The Transportation Security Administration (TSA) this summer is on-track to conduct pilot evaluations of facial recognition technology at checkpoints at three airports as the agency progressed down a path to eventually deploying the biometric technology in the future, TSA officials said on Wednesday.
For the upcoming pilots, a camera will be integrated with TSA’s new Credential Authentication Technology (CAT), enabling a photo to be taken of a passenger for an automated comparison of the traveler’s image contained on his or her driver’s license that is simultaneously being electronically authenticated by the CAT device.
TSA is rolling out the CAT devices, which are supplied by IDEMIA, to the nation’s airports. The devices automatically validate the authenticity of driver’s licenses and other government-issued identity documents. Where TSA is deploying the CAT systems, travelers don’t have to present their airline boarding pass to the agency’s Travel Document Checker because that information is automatically pulled from the agency’s Secure Flight program.
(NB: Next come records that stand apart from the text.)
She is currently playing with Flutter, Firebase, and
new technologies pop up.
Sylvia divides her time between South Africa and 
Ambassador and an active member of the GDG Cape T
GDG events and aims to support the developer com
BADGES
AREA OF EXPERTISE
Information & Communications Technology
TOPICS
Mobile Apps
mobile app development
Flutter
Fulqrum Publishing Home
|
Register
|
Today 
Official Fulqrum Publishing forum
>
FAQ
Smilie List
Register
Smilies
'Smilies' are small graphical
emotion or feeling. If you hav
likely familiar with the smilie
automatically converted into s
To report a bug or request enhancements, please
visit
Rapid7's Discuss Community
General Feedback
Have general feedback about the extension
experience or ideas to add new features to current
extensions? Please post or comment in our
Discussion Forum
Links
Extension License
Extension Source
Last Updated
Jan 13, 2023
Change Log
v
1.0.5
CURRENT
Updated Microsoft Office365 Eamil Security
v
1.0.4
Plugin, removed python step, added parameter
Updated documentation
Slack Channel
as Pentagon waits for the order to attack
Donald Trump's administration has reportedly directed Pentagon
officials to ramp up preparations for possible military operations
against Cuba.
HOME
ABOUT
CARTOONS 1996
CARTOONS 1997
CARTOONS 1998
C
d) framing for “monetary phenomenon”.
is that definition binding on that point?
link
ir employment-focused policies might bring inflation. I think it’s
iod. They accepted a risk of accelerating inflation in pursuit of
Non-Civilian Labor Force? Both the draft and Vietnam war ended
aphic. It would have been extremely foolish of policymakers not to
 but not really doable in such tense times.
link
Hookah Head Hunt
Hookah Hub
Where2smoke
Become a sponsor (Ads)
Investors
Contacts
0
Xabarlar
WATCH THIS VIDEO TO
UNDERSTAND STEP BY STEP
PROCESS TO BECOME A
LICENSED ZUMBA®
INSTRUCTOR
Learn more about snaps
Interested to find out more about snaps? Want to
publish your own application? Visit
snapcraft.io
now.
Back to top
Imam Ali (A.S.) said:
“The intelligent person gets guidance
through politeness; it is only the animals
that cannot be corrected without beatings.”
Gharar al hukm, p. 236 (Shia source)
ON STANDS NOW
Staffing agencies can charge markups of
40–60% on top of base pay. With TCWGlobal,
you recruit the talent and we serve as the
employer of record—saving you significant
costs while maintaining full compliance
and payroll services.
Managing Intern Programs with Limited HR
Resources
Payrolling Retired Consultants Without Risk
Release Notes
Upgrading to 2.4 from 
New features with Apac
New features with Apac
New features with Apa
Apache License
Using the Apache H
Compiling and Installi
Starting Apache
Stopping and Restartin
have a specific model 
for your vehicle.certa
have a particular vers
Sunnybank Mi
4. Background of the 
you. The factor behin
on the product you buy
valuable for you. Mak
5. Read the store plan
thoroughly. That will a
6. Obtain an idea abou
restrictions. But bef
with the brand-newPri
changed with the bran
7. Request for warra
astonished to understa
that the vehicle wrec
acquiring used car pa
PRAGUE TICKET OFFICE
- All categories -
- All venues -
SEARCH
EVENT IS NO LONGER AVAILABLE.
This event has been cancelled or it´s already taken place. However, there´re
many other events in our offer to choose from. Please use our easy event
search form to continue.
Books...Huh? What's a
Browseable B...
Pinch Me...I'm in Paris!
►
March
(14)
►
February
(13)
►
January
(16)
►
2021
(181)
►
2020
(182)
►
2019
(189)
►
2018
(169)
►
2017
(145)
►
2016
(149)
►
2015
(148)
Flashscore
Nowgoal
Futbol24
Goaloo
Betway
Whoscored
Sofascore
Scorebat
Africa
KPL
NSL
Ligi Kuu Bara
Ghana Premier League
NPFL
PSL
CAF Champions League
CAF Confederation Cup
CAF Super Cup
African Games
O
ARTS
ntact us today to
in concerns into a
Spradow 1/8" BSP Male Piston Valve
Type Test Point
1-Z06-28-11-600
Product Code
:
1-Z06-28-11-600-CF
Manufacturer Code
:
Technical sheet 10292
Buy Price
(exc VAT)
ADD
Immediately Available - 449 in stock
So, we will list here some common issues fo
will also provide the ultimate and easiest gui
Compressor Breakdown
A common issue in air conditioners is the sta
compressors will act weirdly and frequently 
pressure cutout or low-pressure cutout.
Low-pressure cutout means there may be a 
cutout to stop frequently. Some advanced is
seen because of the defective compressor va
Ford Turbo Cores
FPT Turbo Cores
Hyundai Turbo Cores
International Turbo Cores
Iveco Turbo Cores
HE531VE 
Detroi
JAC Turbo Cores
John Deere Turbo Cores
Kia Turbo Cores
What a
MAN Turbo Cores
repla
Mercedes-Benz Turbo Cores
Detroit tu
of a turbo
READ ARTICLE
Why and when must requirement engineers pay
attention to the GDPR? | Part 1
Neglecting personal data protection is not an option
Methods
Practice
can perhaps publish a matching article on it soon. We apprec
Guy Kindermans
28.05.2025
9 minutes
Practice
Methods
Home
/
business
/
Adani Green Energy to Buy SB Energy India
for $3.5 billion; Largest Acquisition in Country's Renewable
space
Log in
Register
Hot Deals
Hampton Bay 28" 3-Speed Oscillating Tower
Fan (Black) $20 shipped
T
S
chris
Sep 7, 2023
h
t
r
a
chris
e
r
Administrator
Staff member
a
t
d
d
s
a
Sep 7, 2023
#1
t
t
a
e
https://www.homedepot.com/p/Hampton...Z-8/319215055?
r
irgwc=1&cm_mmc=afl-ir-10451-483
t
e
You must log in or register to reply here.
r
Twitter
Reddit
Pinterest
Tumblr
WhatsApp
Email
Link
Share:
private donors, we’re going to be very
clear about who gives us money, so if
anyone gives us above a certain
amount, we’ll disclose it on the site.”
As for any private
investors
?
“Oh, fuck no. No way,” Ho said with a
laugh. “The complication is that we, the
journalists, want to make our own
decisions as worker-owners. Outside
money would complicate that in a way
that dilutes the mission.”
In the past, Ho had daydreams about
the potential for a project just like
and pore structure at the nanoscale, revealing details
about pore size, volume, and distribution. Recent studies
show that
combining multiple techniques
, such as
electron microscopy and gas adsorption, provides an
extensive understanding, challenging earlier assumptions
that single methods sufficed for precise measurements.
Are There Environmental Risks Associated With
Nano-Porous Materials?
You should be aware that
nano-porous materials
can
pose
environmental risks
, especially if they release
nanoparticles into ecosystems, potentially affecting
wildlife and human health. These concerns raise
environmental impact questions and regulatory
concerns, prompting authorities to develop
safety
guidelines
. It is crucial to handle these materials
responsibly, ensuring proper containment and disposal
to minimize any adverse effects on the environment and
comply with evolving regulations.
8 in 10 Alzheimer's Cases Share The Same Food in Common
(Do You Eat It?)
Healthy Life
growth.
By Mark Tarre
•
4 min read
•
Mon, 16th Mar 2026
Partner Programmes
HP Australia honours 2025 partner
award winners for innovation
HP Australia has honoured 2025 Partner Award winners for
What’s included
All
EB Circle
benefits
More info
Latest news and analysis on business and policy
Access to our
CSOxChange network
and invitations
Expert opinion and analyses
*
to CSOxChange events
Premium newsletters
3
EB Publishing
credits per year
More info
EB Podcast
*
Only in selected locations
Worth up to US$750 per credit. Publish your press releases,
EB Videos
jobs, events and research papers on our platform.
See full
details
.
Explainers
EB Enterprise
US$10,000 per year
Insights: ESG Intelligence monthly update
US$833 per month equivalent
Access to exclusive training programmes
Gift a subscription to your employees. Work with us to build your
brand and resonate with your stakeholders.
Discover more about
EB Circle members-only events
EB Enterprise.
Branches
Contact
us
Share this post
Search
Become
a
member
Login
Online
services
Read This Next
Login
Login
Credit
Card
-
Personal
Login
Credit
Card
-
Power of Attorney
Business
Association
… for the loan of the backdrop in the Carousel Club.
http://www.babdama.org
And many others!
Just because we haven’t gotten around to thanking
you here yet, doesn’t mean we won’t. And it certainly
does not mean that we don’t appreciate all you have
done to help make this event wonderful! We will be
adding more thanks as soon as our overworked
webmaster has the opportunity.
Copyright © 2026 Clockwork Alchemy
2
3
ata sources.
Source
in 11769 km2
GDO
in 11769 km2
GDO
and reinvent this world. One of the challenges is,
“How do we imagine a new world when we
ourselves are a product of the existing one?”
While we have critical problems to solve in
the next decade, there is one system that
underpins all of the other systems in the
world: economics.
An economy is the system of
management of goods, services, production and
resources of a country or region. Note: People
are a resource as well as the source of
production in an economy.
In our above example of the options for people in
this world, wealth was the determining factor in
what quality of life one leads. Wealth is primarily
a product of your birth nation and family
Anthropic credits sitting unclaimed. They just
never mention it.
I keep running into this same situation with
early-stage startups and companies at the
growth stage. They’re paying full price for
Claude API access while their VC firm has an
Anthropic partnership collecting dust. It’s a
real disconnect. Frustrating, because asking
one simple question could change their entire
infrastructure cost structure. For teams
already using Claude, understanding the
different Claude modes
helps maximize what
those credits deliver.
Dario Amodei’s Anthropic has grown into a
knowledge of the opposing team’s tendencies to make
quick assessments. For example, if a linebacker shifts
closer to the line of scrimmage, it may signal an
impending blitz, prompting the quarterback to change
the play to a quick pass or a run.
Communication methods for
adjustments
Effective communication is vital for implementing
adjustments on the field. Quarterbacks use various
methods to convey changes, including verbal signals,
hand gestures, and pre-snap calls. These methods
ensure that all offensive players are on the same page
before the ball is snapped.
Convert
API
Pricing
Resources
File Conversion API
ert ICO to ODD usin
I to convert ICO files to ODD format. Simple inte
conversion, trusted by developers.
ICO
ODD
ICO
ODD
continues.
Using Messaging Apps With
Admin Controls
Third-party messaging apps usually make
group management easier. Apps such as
Integrating facial recognition capability with CAT will mean that the Travel Document Checker won’t have to worry about manually matching a passenger’s photo with the image on their driver’s license.
In addition to the camera, TSA will use a facial matching algorithm, also supplied by IDEMIA, to locally match the image captured of an individual with his or her driver’s license, Jason Lim, the agency’s branch manager for the Screening Technology Integration Program, said at the annual Connect:ID conference in Washington, D.C.
A pilot TSA did last year at Las Vegas McCarran International Airport used a standalone camera that wasn’t integrated with the CAT device. That pilot helped TSA better understand the human factors that are critical to adding a new process to the checkpoint experience and that a CAT device could work with a camera to compare the live facial image against a passenger’s identity document.
The upcoming pilots, which will run for a month, will incorporate the lessons learned from the earlier evaluation and also network with TSA’s Secure Flight, which vets passengers against terrorist watch lists. Once the Travel Document Checker puts a person’s driver’s license into the CAT device, the system receives the traveler’s Secure Flight vetting status, allowing the officer to make a decision whether to allow the individual to continue into the checkpoint.
Austin Gould, TSA’s assistant administrator for Requirements and Capabilities Analysis, said at the conference that biometrics add security to the process while helping move people through the checkpoint faster and enhancing their experience.
“People like it,” he said, adding that this has been proven by the agency’s experience with the evaluation last year in Las Vegas and the ongoing use of the facial recognition technology at an evaluation at the checkpoint at Terminal F in Atlanta’s Hartsfield Jackson International Airport.
In the Atlanta effort, TSA is using camera technology at its PreCheck trusted traveler lanes for international flights and sending the image captured of a traveler at the checkpoint for comparison against a gallery of images maintained by Customs and Border Protection for its biometric entry and exit system. The CAT-Camera (CAT-C) evaluations will be done with the non-trusted traveler population.
Gould said that the one-to-one matching that will be done with the CAT-C system helps to eliminate privacy, civil liberties, and cyber security concerns that might come with comparing a live image against a larger database of photos. He said for the CAT-C demonstrations the individual’s photo isn’t retained and matching is local.
As to when TSA might begin operational deployments of CAT systems equipped with cameras, Gould told Defense Daily later that this is yet to be determined. He said the agency is exploring having industry purchase the cameras and gifting them to TSA much like airlines have purchased more than 100 Automated Screening Lanes and gifted them to the agency to evaluate at some airports.
For the CAT-C evaluations this summer, TSA expects the integrated configuration and form factor to be the final one for the one-to-one matching to assist the Travel Document Checker, according to a slide presentation by TSA’s Lim.
The same slides show that TSA is planning another pilot in 2021, called CAT-C AutoCAT, that will evaluate automating all the Travel Document Checker functions so that the officer can focus on identity resolution or other priorities. Lim described this as an automated electronic-gate integrated with the CAT-C technology, which would be like a self-service document checking station.
Lim also said that TSA is working with industry groups to keep abreast of developments with mobile driver’s licenses, which would contain digital identities that could be carried on a smart phone. He said the agency needs to be ready on a “technology and policy basis to ingest that identity” and “not miss a beat when the population starts to uptake this way of presenting their IDs.”